**Supplied records:**

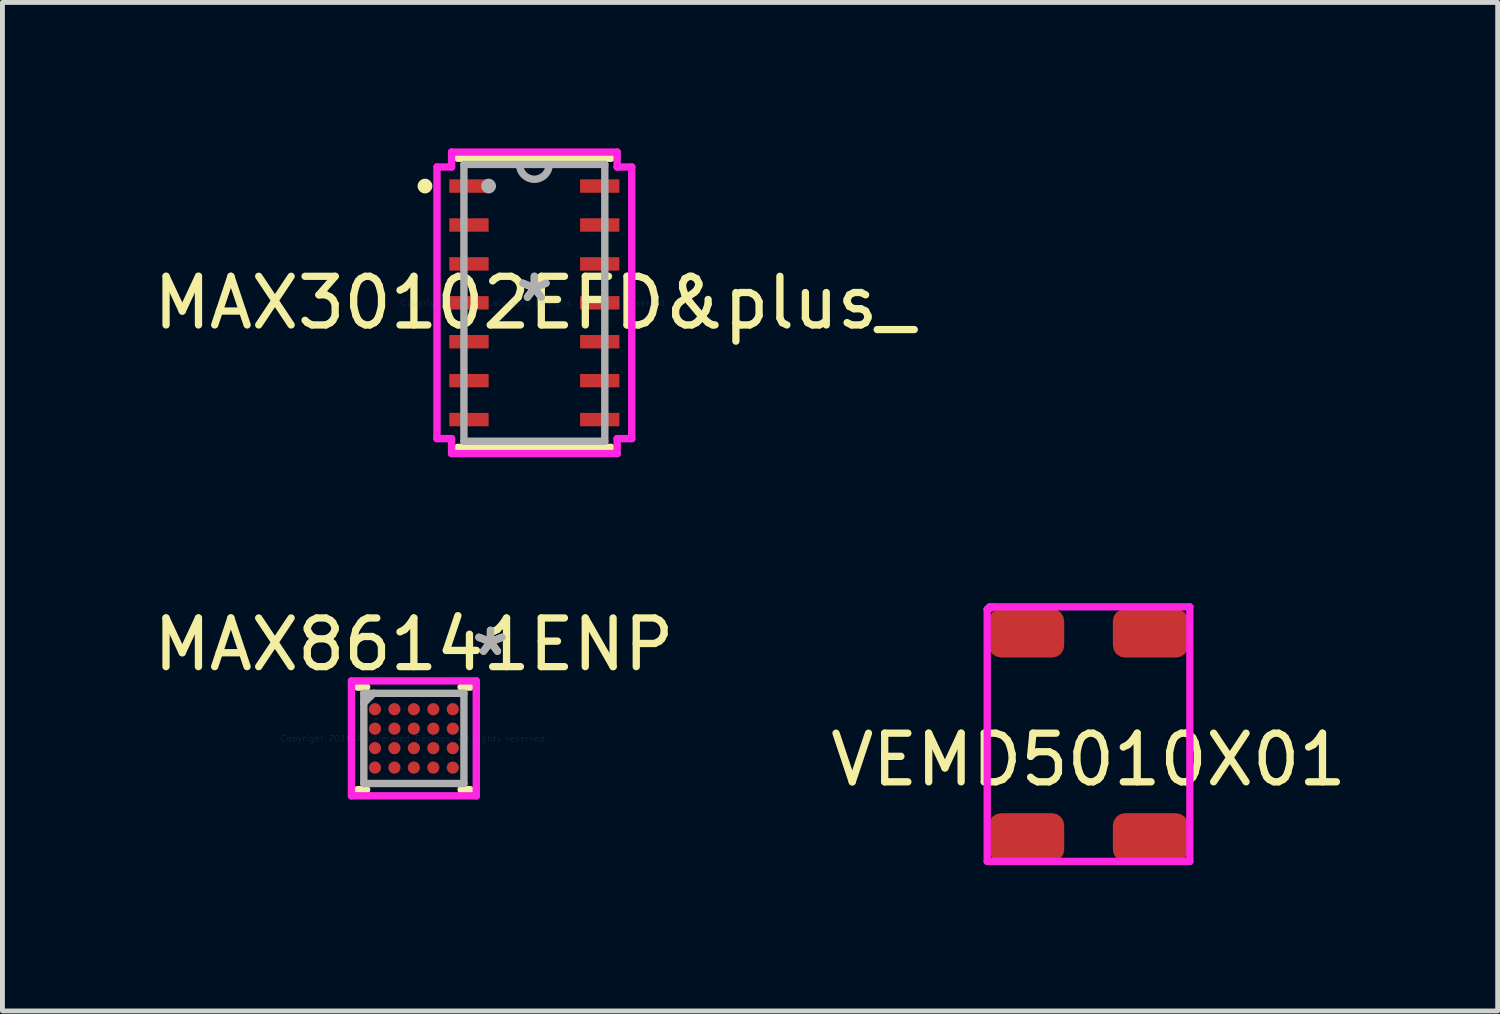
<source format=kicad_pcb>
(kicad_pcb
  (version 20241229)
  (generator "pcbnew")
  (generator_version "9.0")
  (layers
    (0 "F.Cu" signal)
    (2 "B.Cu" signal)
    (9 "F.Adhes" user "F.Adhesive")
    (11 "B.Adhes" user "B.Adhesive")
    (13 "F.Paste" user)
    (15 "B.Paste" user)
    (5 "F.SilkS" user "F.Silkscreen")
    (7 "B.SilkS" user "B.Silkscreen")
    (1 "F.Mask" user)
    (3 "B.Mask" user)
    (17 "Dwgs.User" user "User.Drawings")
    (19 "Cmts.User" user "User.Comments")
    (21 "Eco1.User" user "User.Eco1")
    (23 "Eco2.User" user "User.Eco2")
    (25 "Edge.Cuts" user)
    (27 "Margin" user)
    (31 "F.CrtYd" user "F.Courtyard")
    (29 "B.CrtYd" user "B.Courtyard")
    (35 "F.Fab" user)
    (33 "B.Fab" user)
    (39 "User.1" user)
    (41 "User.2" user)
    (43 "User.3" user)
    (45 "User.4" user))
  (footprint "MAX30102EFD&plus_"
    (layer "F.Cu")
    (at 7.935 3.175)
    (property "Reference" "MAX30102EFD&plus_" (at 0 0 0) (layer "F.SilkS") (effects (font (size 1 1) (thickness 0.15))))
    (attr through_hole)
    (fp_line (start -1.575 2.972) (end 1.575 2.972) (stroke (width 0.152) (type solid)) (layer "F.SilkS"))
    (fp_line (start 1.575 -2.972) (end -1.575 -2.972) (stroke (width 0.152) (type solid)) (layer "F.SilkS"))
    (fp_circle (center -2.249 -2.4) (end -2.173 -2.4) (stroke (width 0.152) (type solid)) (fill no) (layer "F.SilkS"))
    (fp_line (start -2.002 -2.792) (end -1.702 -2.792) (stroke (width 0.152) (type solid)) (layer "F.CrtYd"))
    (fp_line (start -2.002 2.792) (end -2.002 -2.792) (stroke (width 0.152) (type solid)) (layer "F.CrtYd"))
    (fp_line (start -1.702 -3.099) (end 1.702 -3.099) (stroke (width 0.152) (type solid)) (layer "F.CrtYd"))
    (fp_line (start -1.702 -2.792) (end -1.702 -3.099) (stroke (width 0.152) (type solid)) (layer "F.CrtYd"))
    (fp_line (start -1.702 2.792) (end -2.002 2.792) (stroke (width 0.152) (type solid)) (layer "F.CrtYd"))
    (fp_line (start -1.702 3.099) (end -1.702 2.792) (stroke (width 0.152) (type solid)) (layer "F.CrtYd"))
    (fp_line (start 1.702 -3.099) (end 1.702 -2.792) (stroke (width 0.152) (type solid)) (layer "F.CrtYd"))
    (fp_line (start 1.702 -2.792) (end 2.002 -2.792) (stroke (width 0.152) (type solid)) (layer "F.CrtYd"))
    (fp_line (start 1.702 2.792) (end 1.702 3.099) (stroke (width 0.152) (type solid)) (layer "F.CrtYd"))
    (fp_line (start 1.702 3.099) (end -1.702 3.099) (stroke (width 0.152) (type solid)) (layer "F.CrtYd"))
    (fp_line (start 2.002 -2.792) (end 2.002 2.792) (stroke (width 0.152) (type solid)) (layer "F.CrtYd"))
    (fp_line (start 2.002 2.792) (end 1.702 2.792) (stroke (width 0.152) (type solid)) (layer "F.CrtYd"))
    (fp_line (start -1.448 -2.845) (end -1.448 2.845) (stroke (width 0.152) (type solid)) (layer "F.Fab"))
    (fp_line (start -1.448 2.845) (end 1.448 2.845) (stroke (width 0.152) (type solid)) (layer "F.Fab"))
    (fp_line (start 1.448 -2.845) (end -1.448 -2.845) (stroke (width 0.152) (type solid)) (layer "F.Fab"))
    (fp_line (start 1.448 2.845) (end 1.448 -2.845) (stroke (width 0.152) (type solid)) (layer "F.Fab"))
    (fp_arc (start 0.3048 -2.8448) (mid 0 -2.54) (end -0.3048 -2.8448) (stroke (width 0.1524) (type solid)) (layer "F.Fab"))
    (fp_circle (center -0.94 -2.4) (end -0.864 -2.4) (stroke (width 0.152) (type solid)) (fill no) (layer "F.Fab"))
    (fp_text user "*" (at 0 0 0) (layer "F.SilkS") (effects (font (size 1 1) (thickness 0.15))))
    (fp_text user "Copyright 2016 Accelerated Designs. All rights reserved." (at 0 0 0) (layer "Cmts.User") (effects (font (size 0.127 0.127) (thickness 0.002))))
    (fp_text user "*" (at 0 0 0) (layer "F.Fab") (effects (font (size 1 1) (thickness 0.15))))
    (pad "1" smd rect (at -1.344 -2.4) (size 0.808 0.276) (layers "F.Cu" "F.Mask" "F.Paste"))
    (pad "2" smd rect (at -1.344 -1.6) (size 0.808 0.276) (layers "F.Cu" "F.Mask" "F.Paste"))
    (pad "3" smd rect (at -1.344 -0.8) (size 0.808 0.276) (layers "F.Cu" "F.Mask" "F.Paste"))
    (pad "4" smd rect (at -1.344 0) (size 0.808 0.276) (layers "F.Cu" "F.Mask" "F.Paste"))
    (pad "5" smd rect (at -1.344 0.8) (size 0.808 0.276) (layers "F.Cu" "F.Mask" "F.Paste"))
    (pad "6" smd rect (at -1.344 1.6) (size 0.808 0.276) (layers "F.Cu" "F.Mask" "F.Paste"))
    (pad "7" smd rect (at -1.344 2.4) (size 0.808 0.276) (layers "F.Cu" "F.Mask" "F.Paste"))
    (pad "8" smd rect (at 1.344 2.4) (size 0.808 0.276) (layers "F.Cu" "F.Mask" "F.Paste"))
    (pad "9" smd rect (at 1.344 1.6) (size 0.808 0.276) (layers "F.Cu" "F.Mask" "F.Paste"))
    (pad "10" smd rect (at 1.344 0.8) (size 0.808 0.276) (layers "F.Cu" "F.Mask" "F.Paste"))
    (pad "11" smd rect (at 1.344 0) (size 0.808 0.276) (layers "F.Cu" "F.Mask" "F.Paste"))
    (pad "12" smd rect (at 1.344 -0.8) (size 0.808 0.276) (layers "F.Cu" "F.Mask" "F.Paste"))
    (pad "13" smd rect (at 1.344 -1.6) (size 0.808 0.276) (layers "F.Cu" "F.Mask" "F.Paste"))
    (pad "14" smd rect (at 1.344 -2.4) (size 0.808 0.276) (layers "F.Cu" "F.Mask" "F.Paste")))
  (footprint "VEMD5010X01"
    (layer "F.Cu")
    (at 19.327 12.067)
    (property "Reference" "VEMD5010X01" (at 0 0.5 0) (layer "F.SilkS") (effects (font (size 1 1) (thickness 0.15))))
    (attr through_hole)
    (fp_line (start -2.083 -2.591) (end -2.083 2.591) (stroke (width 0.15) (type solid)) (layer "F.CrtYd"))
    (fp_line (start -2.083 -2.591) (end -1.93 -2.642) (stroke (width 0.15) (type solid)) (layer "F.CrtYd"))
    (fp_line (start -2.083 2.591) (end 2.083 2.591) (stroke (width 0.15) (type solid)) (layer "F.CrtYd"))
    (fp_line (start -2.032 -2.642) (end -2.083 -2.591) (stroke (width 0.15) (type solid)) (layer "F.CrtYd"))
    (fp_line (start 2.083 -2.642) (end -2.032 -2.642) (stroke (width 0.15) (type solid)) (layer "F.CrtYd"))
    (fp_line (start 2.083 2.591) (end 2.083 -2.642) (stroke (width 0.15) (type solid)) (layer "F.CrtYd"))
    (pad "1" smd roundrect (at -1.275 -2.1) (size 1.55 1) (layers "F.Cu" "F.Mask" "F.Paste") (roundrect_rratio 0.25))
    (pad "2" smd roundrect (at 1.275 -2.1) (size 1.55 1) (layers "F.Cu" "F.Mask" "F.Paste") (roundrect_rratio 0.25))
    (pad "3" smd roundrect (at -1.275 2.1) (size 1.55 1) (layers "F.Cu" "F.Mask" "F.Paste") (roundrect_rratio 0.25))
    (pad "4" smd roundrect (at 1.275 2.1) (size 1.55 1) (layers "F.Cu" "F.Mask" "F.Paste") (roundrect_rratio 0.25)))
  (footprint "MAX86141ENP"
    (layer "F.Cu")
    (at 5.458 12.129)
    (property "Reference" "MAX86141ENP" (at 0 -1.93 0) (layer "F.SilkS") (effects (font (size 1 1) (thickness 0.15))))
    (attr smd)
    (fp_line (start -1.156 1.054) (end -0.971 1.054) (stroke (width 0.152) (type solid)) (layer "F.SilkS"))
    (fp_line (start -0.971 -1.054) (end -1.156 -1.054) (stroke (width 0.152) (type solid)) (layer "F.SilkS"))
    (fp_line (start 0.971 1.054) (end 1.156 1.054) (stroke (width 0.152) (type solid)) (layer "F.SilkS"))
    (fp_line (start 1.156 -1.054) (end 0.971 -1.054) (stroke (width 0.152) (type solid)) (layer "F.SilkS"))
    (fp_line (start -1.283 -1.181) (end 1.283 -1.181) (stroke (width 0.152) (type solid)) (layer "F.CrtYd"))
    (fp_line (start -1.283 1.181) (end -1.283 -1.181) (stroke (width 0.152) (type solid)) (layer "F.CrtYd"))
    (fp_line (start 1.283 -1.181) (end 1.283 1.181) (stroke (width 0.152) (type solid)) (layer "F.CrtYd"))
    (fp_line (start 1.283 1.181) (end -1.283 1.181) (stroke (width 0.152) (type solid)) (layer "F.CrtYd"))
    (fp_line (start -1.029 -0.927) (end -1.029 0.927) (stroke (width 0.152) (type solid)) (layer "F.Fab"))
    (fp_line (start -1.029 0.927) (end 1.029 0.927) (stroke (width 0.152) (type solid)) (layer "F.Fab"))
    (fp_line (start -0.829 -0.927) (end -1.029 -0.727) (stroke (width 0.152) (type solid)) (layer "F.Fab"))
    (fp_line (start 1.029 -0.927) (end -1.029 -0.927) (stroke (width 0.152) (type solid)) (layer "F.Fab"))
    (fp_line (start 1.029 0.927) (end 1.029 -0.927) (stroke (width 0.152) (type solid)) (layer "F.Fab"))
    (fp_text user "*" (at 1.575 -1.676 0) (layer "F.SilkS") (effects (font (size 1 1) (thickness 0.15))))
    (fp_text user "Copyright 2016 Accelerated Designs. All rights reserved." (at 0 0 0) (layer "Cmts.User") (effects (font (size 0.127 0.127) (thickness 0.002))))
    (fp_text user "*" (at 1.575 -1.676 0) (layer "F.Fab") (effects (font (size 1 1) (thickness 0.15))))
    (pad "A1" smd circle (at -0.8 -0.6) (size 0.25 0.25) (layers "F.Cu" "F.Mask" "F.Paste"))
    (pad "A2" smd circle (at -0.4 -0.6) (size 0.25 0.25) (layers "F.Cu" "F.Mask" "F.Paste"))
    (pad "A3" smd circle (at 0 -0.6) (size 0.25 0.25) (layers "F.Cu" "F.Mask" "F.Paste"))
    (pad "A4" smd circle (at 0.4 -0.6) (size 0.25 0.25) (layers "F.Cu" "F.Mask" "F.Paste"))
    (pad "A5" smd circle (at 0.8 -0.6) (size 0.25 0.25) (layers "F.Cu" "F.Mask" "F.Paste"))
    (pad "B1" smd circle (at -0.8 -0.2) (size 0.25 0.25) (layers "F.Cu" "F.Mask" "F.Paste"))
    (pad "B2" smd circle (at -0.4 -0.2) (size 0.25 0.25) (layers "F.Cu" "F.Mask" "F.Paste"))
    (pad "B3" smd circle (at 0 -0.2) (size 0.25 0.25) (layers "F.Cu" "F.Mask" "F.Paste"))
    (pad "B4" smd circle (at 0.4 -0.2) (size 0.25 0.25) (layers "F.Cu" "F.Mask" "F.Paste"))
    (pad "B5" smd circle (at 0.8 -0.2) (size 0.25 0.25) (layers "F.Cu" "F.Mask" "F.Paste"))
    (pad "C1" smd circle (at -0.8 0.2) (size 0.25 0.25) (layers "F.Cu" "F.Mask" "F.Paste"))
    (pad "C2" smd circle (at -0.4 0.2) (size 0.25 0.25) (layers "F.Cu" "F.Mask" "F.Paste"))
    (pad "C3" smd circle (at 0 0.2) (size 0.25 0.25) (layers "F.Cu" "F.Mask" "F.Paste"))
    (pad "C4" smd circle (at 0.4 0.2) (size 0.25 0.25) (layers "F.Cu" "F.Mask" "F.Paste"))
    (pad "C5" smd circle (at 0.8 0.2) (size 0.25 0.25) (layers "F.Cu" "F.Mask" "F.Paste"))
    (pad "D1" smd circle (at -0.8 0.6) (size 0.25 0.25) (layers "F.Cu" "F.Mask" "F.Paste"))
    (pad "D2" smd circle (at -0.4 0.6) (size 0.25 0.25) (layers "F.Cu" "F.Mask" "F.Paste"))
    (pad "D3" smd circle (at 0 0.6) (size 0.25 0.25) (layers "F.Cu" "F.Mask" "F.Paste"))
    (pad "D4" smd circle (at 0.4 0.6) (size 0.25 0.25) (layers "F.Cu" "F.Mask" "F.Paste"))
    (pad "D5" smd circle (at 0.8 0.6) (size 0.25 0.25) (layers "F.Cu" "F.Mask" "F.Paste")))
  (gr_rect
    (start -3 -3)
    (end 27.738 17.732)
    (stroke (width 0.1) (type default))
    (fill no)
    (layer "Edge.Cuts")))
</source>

**Task goal:** Wherever the string "Courtyard" appears in a line of the records, copy that line.

**Output for this exercise:**
    (31 "F.CrtYd" user "F.Courtyard")
    (29 "B.CrtYd" user "B.Courtyard")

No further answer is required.